Onesimus should be a symbol for all who are considered lower on the social,
economic, and cultural scale. Those of us who have experienced privilege and,
whether we accept it totally or not, should see ourselves in the person of
Philemon, the one asked to receive someone as an equal. I believe that Paul
meant that all people, especially Christians and those who claim to be Christians,
should receive others as equal regardless of their status. There are those who
speak for the powerless, the voices of Americans of all ethnicities and origins, immigrants, the oppressed and tortured in
many lands, and those fighting injustice and persecution, genuine
persecution, around the world. Does this mean non-Christians as well as
Christians? In my belief there's only one answer, yes.
De las Casas was like many of us. He had a driving passion to do something
good for other people, yet he was, in his own way, flawed in his idealization
of his own ideas, whether or not they were workable or even acceptable. Each of
us should have dreams of what can be done to make the world the kingdom of God
on earth that we say we really want, and we should work to make those dreams
reality. We also need to understand how to make those changes and how to get
others on board with us. It takes a lot of sheer determination; people like Dr.

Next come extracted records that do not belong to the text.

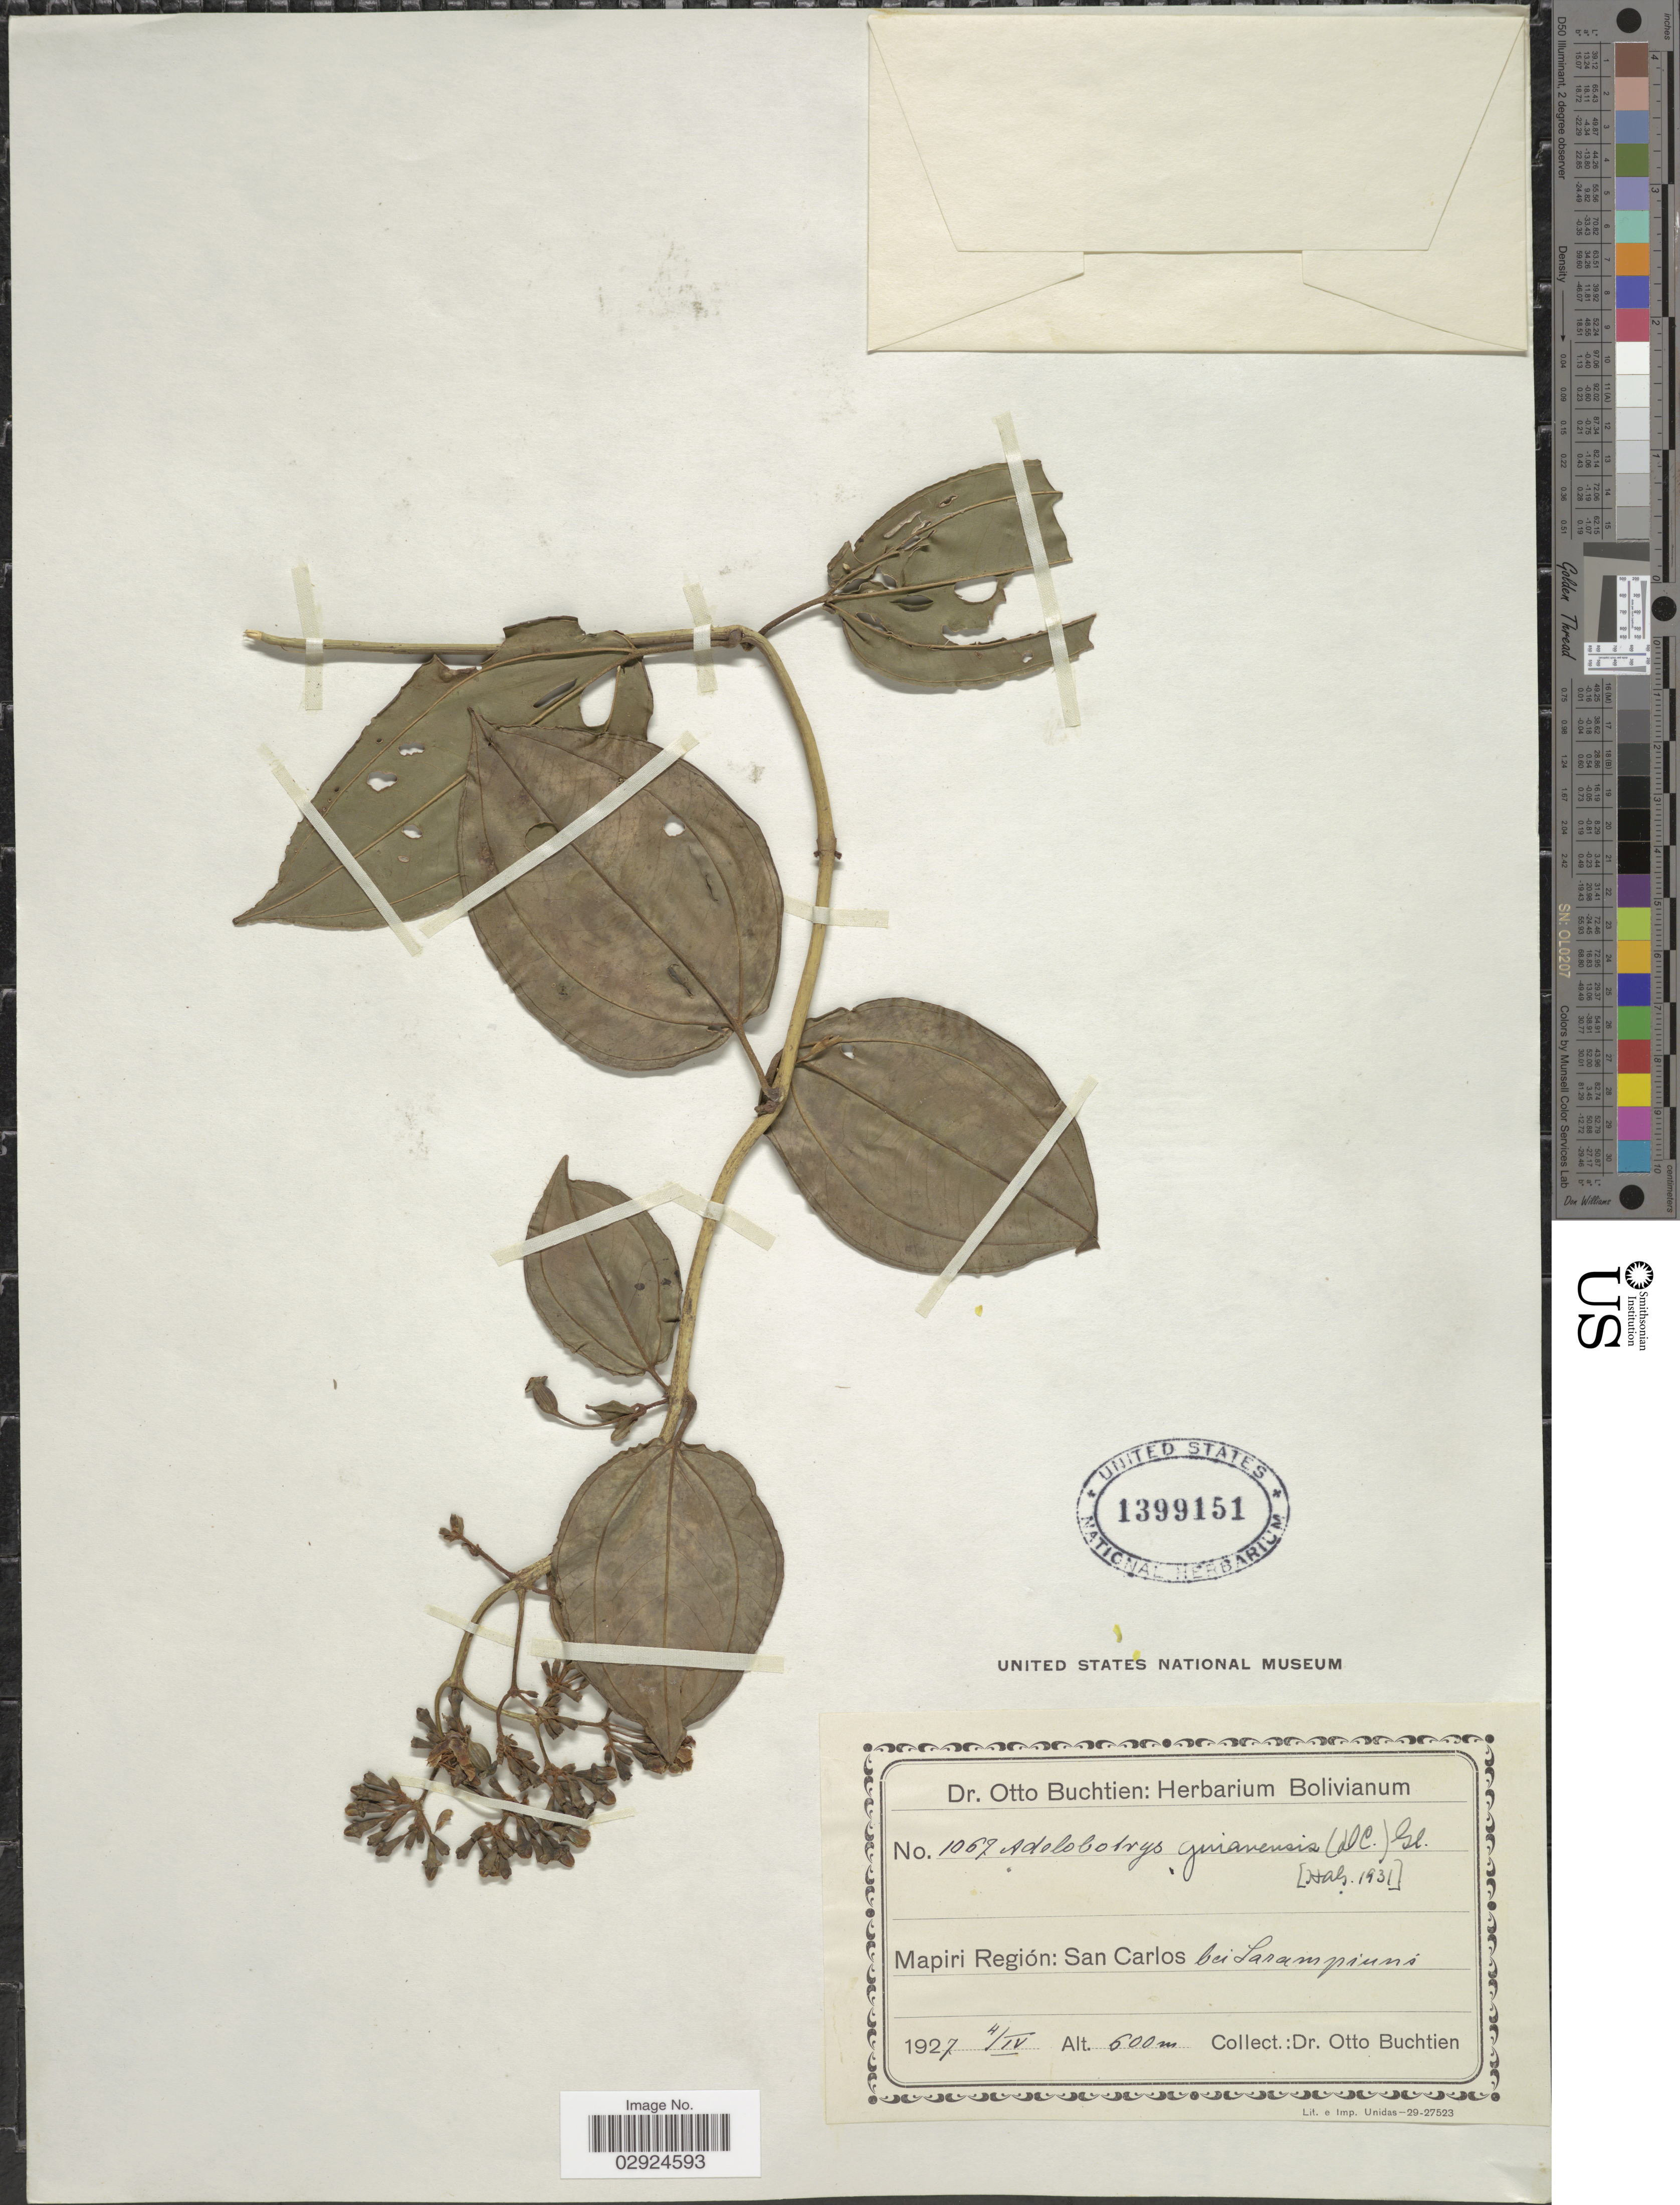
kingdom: Plantae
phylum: Tracheophyta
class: Magnoliopsida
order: Myrtales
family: Melastomataceae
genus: Adelobotrys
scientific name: Adelobotrys adscendens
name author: (Sw.) Triana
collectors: O. Buchtien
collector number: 1067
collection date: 1927-04-04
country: Bolivia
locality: Mapiri Región: San Carlos bei Sarampiuni.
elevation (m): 600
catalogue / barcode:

Martin Luther King Jr., the Dalai Lama, Nelson Mandela and Archbishop Tutu,
Mother Teresa, and many others, had determination, vision, and hope, but they
also had a knowledge that it wasn't going to be easy. Sometimes they would have
to step backwards where they wanted to go forward. Their approaches were varied
and, when one did not work, they tried again perhaps just a little differently.
All had flaws but also had dreams, compassion, and desire.
History will remember people like these as well as people like Bartolomé de las
Casas, and well they should be remembered. But we should also be conscious of
all who suffer oppression, persecution, or loss of power because of what group
they belong to or any other characteristic. Those guilty of heinous crimes should be incarcerated for the safety of others, but they are
still children of God and should be treated humanely. Prayers for oppressed groups
around the world, no matter what their religion or location, should be made but
in combination with active means of assistance. The voiceless should be heard
while the powerful should learn to listen and not just pontificate about what
they think is needed. And when we look to one group is deserving of attention
we should remember that where there is one there is usually a number of others
Did Philemon except Onesimus as Paul had requested? A man named Onesimus is
recorded in history as a bishop, so perhaps Philemon did welcome him back and
helped him in his new mission. Today we must be a combination of all three:
Paul to speak, Onesimus to act, and Philemon to listen and assist.
With some practice, I think it would work.